# [GIVEN RECORDS]

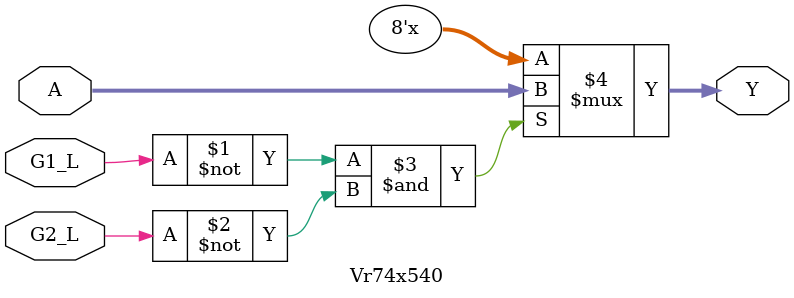
<source format=v>
module Vr74x540(G1_L, G2_L, A, Y);
  input G1_L, G2_L;
  input [1:8] A;
  output [1:8] Y;

  assign Y = (~G1_L & ~G2_L) ? A : 8'bz;
endmodule
</source>
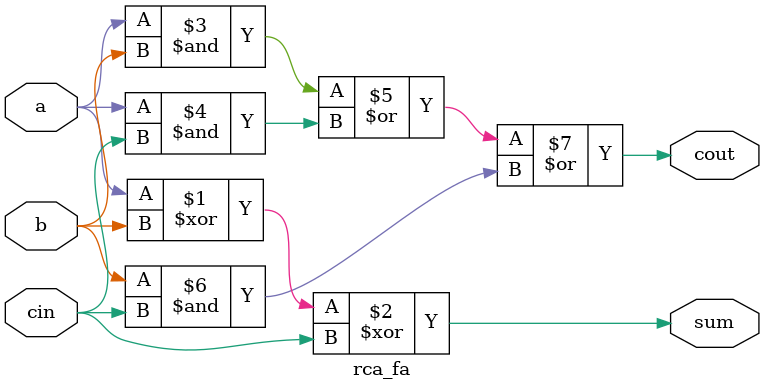
<source format=v>
module rca_fa (
    input a, b, cin,
    output sum, cout
);

    assign sum = a ^ b ^ cin;
    assign cout = (a & b) | (a & cin) | (b & cin);
endmodule
</source>
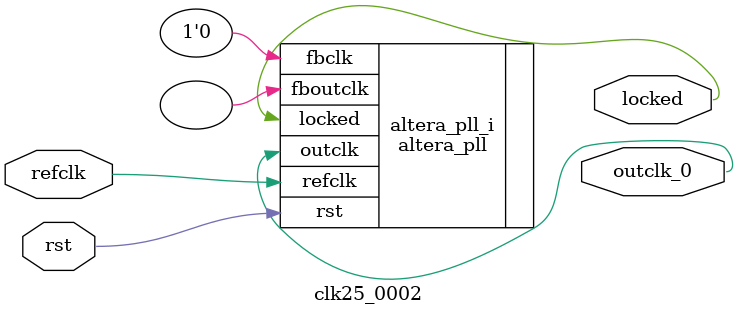
<source format=v>
`timescale 1ns/10ps
module  clk25_0002(

	// interface 'refclk'
	input wire refclk,

	// interface 'reset'
	input wire rst,

	// interface 'outclk0'
	output wire outclk_0,

	// interface 'locked'
	output wire locked
);

	altera_pll #(
		.fractional_vco_multiplier("false"),
		.reference_clock_frequency("50.0 MHz"),
		.operation_mode("direct"),
		.number_of_clocks(1),
		.output_clock_frequency0("25.000000 MHz"),
		.phase_shift0("0 ps"),
		.duty_cycle0(50),
		.output_clock_frequency1("0 MHz"),
		.phase_shift1("0 ps"),
		.duty_cycle1(50),
		.output_clock_frequency2("0 MHz"),
		.phase_shift2("0 ps"),
		.duty_cycle2(50),
		.output_clock_frequency3("0 MHz"),
		.phase_shift3("0 ps"),
		.duty_cycle3(50),
		.output_clock_frequency4("0 MHz"),
		.phase_shift4("0 ps"),
		.duty_cycle4(50),
		.output_clock_frequency5("0 MHz"),
		.phase_shift5("0 ps"),
		.duty_cycle5(50),
		.output_clock_frequency6("0 MHz"),
		.phase_shift6("0 ps"),
		.duty_cycle6(50),
		.output_clock_frequency7("0 MHz"),
		.phase_shift7("0 ps"),
		.duty_cycle7(50),
		.output_clock_frequency8("0 MHz"),
		.phase_shift8("0 ps"),
		.duty_cycle8(50),
		.output_clock_frequency9("0 MHz"),
		.phase_shift9("0 ps"),
		.duty_cycle9(50),
		.output_clock_frequency10("0 MHz"),
		.phase_shift10("0 ps"),
		.duty_cycle10(50),
		.output_clock_frequency11("0 MHz"),
		.phase_shift11("0 ps"),
		.duty_cycle11(50),
		.output_clock_frequency12("0 MHz"),
		.phase_shift12("0 ps"),
		.duty_cycle12(50),
		.output_clock_frequency13("0 MHz"),
		.phase_shift13("0 ps"),
		.duty_cycle13(50),
		.output_clock_frequency14("0 MHz"),
		.phase_shift14("0 ps"),
		.duty_cycle14(50),
		.output_clock_frequency15("0 MHz"),
		.phase_shift15("0 ps"),
		.duty_cycle15(50),
		.output_clock_frequency16("0 MHz"),
		.phase_shift16("0 ps"),
		.duty_cycle16(50),
		.output_clock_frequency17("0 MHz"),
		.phase_shift17("0 ps"),
		.duty_cycle17(50),
		.pll_type("General"),
		.pll_subtype("General")
	) altera_pll_i (
		.rst	(rst),
		.outclk	({outclk_0}),
		.locked	(locked),
		.fboutclk	( ),
		.fbclk	(1'b0),
		.refclk	(refclk)
	);
endmodule


</source>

# [ABOUT THIS TASK]
Exclude the pictures, and transcribe all of the material exactly.

# [RESPONSE TO THIS TASK]
<source format=v>
module Vr74x540(G1_L, G2_L, A, Y);
  input G1_L, G2_L;
  input [1:8] A;
  output [1:8] Y;

  assign Y = (~G1_L & ~G2_L) ? A : 8'bz;
endmodule
</source>
<source format=v>
module rca_fa (
    input a, b, cin,
    output sum, cout
);

    assign sum = a ^ b ^ cin;
    assign cout = (a & b) | (a & cin) | (b & cin);
endmodule
</source>
<source format=v>
`timescale 1ns/10ps
module  clk25_0002(

	// interface 'refclk'
	input wire refclk,

	// interface 'reset'
	input wire rst,

	// interface 'outclk0'
	output wire outclk_0,

	// interface 'locked'
	output wire locked
);

	altera_pll #(
		.fractional_vco_multiplier("false"),
		.reference_clock_frequency("50.0 MHz"),
		.operation_mode("direct"),
		.number_of_clocks(1),
		.output_clock_frequency0("25.000000 MHz"),
		.phase_shift0("0 ps"),
		.duty_cycle0(50),
		.output_clock_frequency1("0 MHz"),
		.phase_shift1("0 ps"),
		.duty_cycle1(50),
		.output_clock_frequency2("0 MHz"),
		.phase_shift2("0 ps"),
		.duty_cycle2(50),
		.output_clock_frequency3("0 MHz"),
		.phase_shift3("0 ps"),
		.duty_cycle3(50),
		.output_clock_frequency4("0 MHz"),
		.phase_shift4("0 ps"),
		.duty_cycle4(50),
		.output_clock_frequency5("0 MHz"),
		.phase_shift5("0 ps"),
		.duty_cycle5(50),
		.output_clock_frequency6("0 MHz"),
		.phase_shift6("0 ps"),
		.duty_cycle6(50),
		.output_clock_frequency7("0 MHz"),
		.phase_shift7("0 ps"),
		.duty_cycle7(50),
		.output_clock_frequency8("0 MHz"),
		.phase_shift8("0 ps"),
		.duty_cycle8(50),
		.output_clock_frequency9("0 MHz"),
		.phase_shift9("0 ps"),
		.duty_cycle9(50),
		.output_clock_frequency10("0 MHz"),
		.phase_shift10("0 ps"),
		.duty_cycle10(50),
		.output_clock_frequency11("0 MHz"),
		.phase_shift11("0 ps"),
		.duty_cycle11(50),
		.output_clock_frequency12("0 MHz"),
		.phase_shift12("0 ps"),
		.duty_cycle12(50),
		.output_clock_frequency13("0 MHz"),
		.phase_shift13("0 ps"),
		.duty_cycle13(50),
		.output_clock_frequency14("0 MHz"),
		.phase_shift14("0 ps"),
		.duty_cycle14(50),
		.output_clock_frequency15("0 MHz"),
		.phase_shift15("0 ps"),
		.duty_cycle15(50),
		.output_clock_frequency16("0 MHz"),
		.phase_shift16("0 ps"),
		.duty_cycle16(50),
		.output_clock_frequency17("0 MHz"),
		.phase_shift17("0 ps"),
		.duty_cycle17(50),
		.pll_type("General"),
		.pll_subtype("General")
	) altera_pll_i (
		.rst	(rst),
		.outclk	({outclk_0}),
		.locked	(locked),
		.fboutclk	( ),
		.fbclk	(1'b0),
		.refclk	(refclk)
	);
endmodule


</source>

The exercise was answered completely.